Wasn't sure it had been thought out.  Thought you were doing a single
backup script expecting blacklisting the single PID to work.  The method
you have should work great.


On Thu, Jun 6, 2013 at 12:55 PM, Giacomo Mulas
<gmu...@oa-cagliari.inaf.it>wrote:

> On Thu, 6 Jun 2013, Robert Goley wrote:
>
>  That sounds like a good idea but you would need to blacklist the PIDs of
>> the
>> commands called from your backup script as well.  Most likely, they are
>> the
>> processes opening all of the files to start with.  You might want to look
>> at
>> using a python script for your backup script so you can more easily
>> capture
>> the PIDs of the executed commands.

## What you have to do
Reproduce the mailing-list reply from "Wasn't sure it" through "should work great.", changing "PID" to "process ID". The stored data entries are separate material, unrelated to the mailing-list reply.

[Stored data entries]
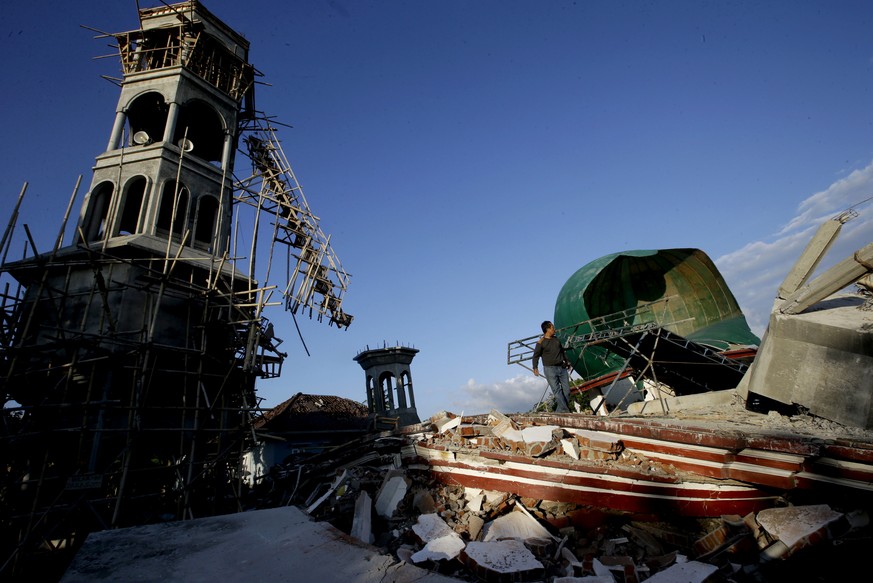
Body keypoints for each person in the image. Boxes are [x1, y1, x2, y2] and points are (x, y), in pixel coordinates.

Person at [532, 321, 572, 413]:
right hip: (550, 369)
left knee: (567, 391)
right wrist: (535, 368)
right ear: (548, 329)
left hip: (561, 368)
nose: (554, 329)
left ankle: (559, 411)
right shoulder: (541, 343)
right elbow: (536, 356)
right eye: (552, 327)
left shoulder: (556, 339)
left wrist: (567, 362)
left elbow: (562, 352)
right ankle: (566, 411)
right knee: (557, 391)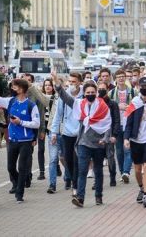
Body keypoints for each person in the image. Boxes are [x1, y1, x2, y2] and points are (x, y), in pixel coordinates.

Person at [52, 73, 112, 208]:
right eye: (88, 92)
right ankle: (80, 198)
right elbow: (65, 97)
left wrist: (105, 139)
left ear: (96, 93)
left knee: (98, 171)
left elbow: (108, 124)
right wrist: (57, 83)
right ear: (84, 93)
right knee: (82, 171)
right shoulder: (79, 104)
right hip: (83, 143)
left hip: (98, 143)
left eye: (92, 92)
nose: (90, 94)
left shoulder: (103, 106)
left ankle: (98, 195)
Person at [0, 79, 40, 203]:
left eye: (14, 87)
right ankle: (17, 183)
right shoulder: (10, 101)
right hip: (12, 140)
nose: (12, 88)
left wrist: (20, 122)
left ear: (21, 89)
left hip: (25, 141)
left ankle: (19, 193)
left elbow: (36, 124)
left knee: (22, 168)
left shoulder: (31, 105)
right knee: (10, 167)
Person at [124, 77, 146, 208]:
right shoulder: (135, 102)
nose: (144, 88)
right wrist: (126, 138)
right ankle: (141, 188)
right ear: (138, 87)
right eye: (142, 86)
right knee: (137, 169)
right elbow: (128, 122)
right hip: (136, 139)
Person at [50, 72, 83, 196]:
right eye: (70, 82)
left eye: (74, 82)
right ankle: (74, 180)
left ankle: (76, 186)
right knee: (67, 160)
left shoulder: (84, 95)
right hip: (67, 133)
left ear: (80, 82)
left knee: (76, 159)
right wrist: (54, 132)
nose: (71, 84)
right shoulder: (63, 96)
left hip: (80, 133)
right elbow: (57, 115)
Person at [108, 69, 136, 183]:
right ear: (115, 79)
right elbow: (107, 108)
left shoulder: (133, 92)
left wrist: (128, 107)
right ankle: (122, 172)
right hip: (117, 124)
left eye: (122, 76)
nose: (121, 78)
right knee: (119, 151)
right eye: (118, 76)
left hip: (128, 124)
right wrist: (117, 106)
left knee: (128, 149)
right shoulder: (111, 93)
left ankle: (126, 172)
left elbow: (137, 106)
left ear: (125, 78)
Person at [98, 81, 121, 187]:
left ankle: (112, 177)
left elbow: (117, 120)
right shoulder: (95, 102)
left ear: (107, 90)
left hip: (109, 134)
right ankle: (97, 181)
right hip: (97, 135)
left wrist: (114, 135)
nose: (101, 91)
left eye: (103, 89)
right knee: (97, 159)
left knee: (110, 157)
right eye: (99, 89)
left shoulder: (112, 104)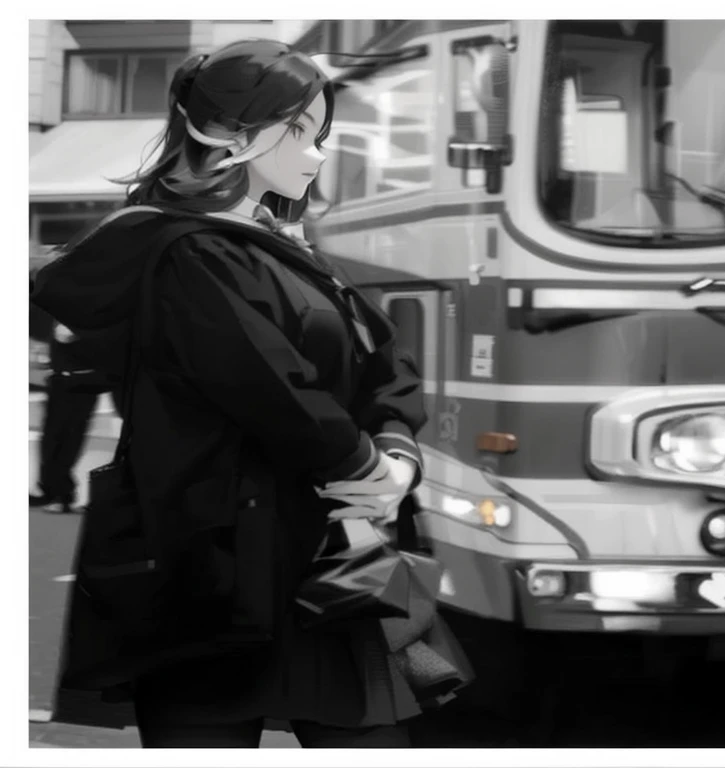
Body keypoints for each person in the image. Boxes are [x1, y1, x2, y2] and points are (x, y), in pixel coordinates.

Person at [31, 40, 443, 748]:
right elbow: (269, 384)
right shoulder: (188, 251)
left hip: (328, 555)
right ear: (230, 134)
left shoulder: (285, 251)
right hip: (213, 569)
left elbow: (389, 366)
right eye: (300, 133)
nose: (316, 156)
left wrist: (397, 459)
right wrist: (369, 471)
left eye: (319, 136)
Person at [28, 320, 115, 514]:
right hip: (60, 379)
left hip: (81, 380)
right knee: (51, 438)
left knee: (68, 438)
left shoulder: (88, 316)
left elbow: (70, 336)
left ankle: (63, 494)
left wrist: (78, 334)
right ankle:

## Problem solution
Wasn't sure it had been thought out.  Thought you were doing a single
backup script expecting blacklisting the single process ID to work.  The method
you have should work great.